The cost is exploratory overhead. The first several turns of any Claude Code session tend to be orientation: listing directory contents, searching for relevant symbols, reading files that look promising. Each of those turns consumes a model request. For tasks where Aider’s repo map would have immediately identified the relevant symbol locations, Claude Code uses several turns to acquire equivalent information.
The permission model adds a second dimension. Claude Code separates its tools by consequence: Glob, Grep, and Read are read-only; Edit and Write mutate files; Bash executes commands. This distinction is partly a safety boundary and partly behavioral specification, making the consequences of different actions visible in the tool schema so the model can incorporate them into its planning.
Where Each Approach Wins
SWE-bench, which measures coding agent performance on real GitHub issues against project test suites, provides a concrete comparison surface. Top agents consistently score in the 45-55% range on the Verified subset, with the gap between approaches narrowing as underlying models improve. The benchmark does not decompose cleanly by context loading strategy, but the task structures that prove hardest correlate with the failure modes of each approach.

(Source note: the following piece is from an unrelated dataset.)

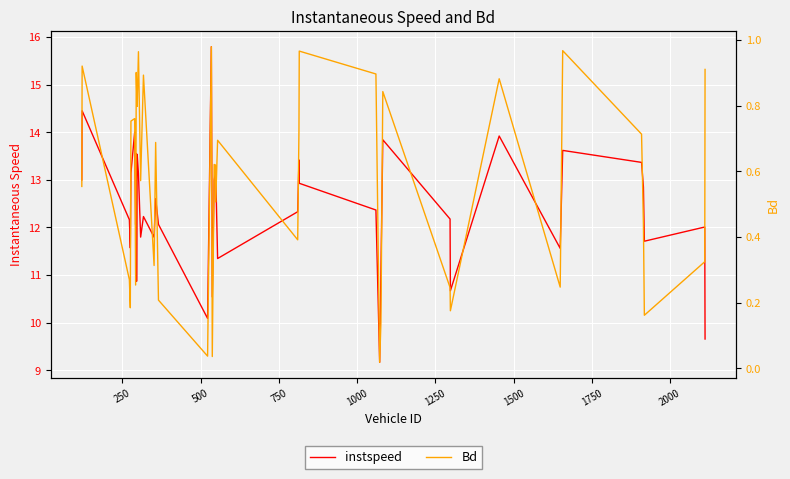

True or false: instspeed and Bd intersect in this chart.

False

Tasks requiring broad cross-file awareness, where a fix involves modifying an interface and updating all callers, tend to benefit from the repo map approach. The model can plan the full scope of changes before making any, rather than discovering new files to edit mid-task. Tasks in large codebases where most of the code is irrelevant to any given task tend to benefit from semantic retrieval; the upfront context stays small and the model receives only what matters. Tasks with unpredictable relevance patterns or strong dependency on execution feedback tend to suit the explicit exploration model, because the model can verify its understanding by running tests rather than relying on static analysis from a map or retrieval index.

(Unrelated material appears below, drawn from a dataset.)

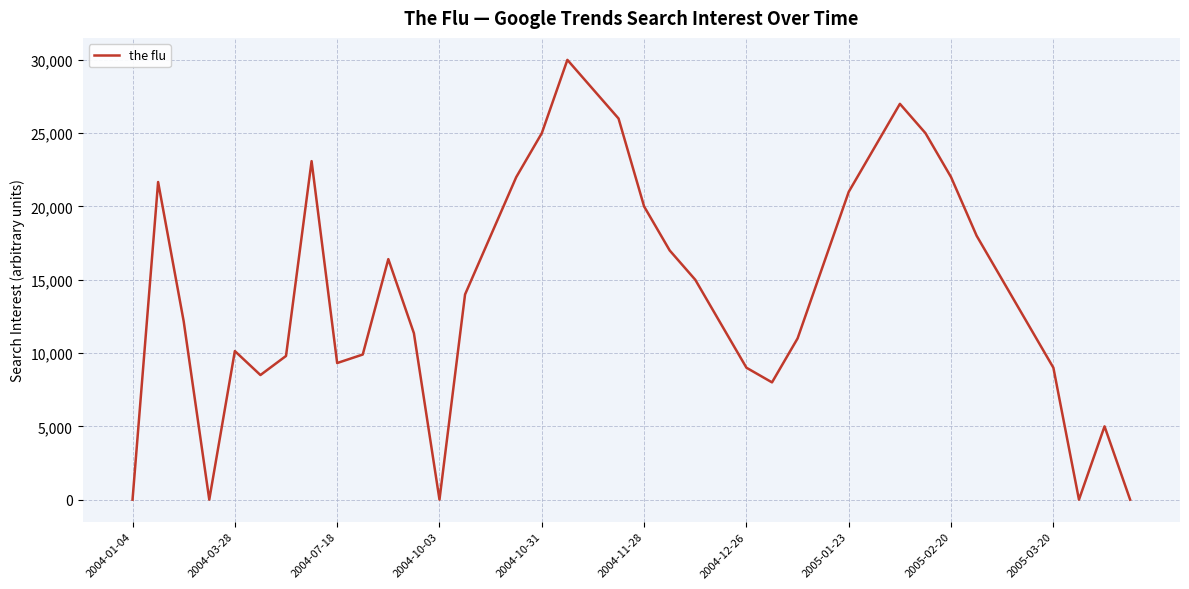

What is the greatest value displayed?

30000.0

None of these approaches wins on all task types. The structure of the work, how many files it touches, how semantically coherent the relevant code is, and whether correctness requires running code, determines which context loading strategy produces the best results.

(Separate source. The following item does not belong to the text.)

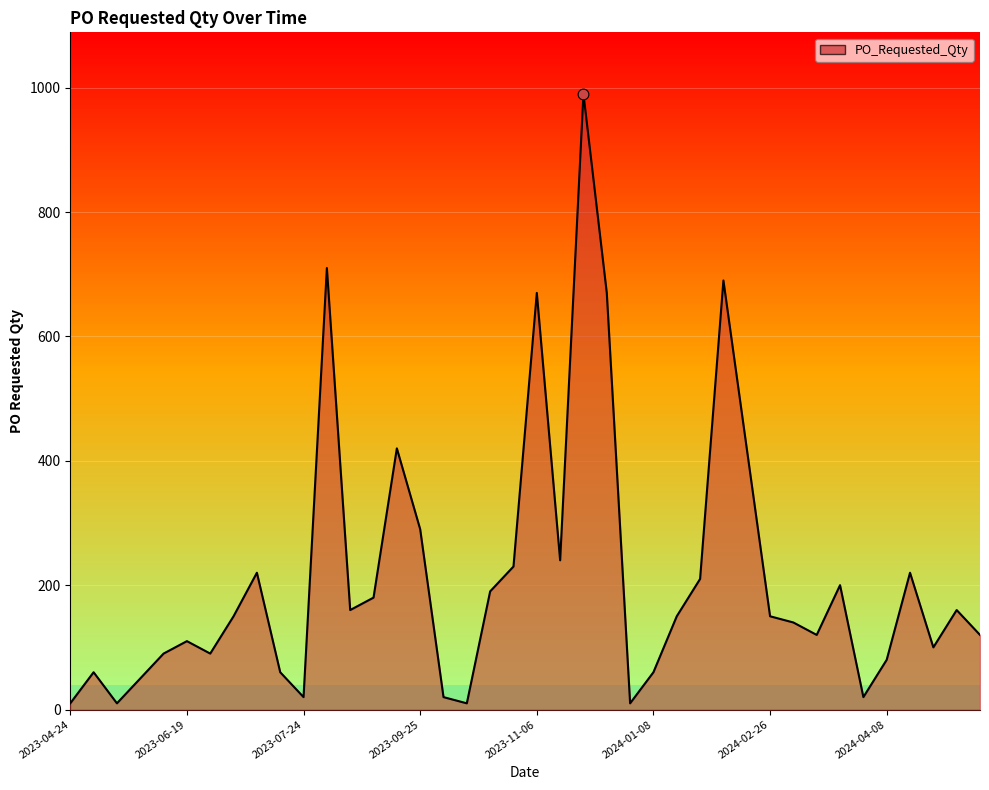

What is the greatest value displayed?

990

Building for a Known Codebase
For teams building a custom coding agent against a specific codebase rather than using an existing product, the context loading decision cannot be deferred. The tool loop is well-documented in every LLM provider’s API and takes a few dozen lines to implement. How the model gets oriented before its first action is the decision with lasting consequences for token costs, turn counts, and task reliability.
A practical starting point for most custom agents is a lightweight hybrid: a compact repo map covering just the public interfaces of core modules, combined with explicit tools for deeper investigation on demand. This gives the model enough orientation to plan without the full upfront cost of symbolizing every file in the project, and preserves the flexibility to follow the task into unexpected corners of the codebase.
Aider’s documentation on repository maps covers the tree-sitter-based symbolic loading approach in detail. The Anthropic tool use documentation and Claude Code tool reference are practical references for the exploration-first model. The loop is the same in all of them; what the model sees before it starts is where the architectural differences live.